Science

Hurricane Maria as Seen From Space Shows Path to Puerto Rico, USA

The Category 3 hurricane hasn't stopped growing yet.

NASA

After brewing in the Caribbean over the weekend, Hurricane Maria gained Category 3 status and a swirling eye on Monday. As Maria began its descent upon Irma-battered Puerto Rico and the southeastern United States, the National Oceanic and Atmospheric Adminstration’s GOES East satellite kept watch, capturing the storm’s menacing approach to the Leeward Islands.

The animated map below shows Maria as it developed from a swirling mass in the Caribbean Sea on the afternoon of September 14 into a depression, a tropical storm, a hurricane, and then an increasingly stronger hurricane by the morning of September 18. By 2 pm EST on Monday, Maria had winds of 120 mph and was 45 miles east-northeast of Martinique and 70 miles east-southeast of Dominica. The hurricane, moving toward west-northwest toward Puerto Rico at 10 mph, is continuing to grow at a rapid pace.

The left side of the map also shows Hurricane Jose creeping northward along the U.S. east coast.

Another satellite run by the Global Precipitation Measurement mission (GPM) core observatory used its dual-frequency precipitation radar to capture how much rain was falling within tropical depression Maria on September 17, not long before it was classified as a hurricane. The image below shows intense thunderstorms in the eye wall of up to 9.7 miles in height, which meteorologists refer to as “chimney clouds” or “hot towers.”

These tall cumulonimbus clouds normally appear right before a storm intensifies, near the center of a tropical cyclone. They reach such great heights because they carry heat. According to NASA, “Energy released by rainfall into the center of a tropical cyclone provides the energy upon which tropical cyclones thrive.”

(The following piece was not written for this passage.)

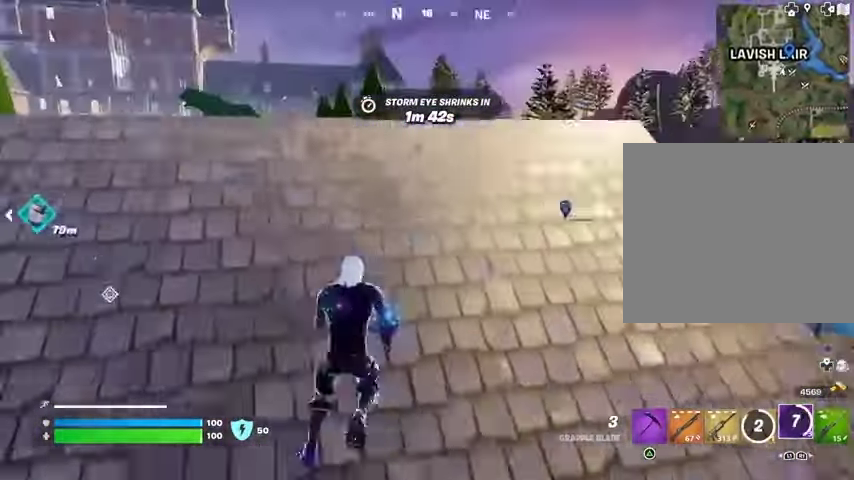
{"buttons": [], "left_stick": "up-left", "right_stick": "center", "events": [[133, "right_stick", "left"], [200, "left_stick", "up-right"], [200, "right_stick", "center"], [400, "left_stick", "up-left"]]}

This map shows the amount of rain falling within Hurricane Maria.

NASA/JAXA, Hal Pierce

Meanwhile, the temperature on the top of Hurricane Maria was captured by NASA’s Aqua satellite using infrared sensors. In the map below, which shows data captured at 1:35 am EDT on Monday, the darker blue and purple regions show how cold some of the clouds at the top of Hurricane Maria’s storms had become — some approaching 81.6 degrees Fahrenheit. Colder clouds are higher in the atmosphere and are able to produce heavier rainfall than warmer clouds lower to the sea.

Temperature data captured by NASA's Aqua satellite shows that some cloud tops within Hurricane Maria were as low as minus 81.6 degrees Fahrenheit.

NASA JPL, Ed Olsen

All of these maps underscore just how strong Maria has already become — and how much more power it may gain as it moves toward land. The hurricane is first expected to first hit Dominica and Martinique at 8 pm EST on Monday. By Wednesday, the continually-strengthening storm is projected to make direct landfall on Puerto Rico as a Category 4 Hurricane — the strongest storm to do so in 85 years. The governor of the U.S. territory has already declared a state of emergency and evacuations have already been ordered.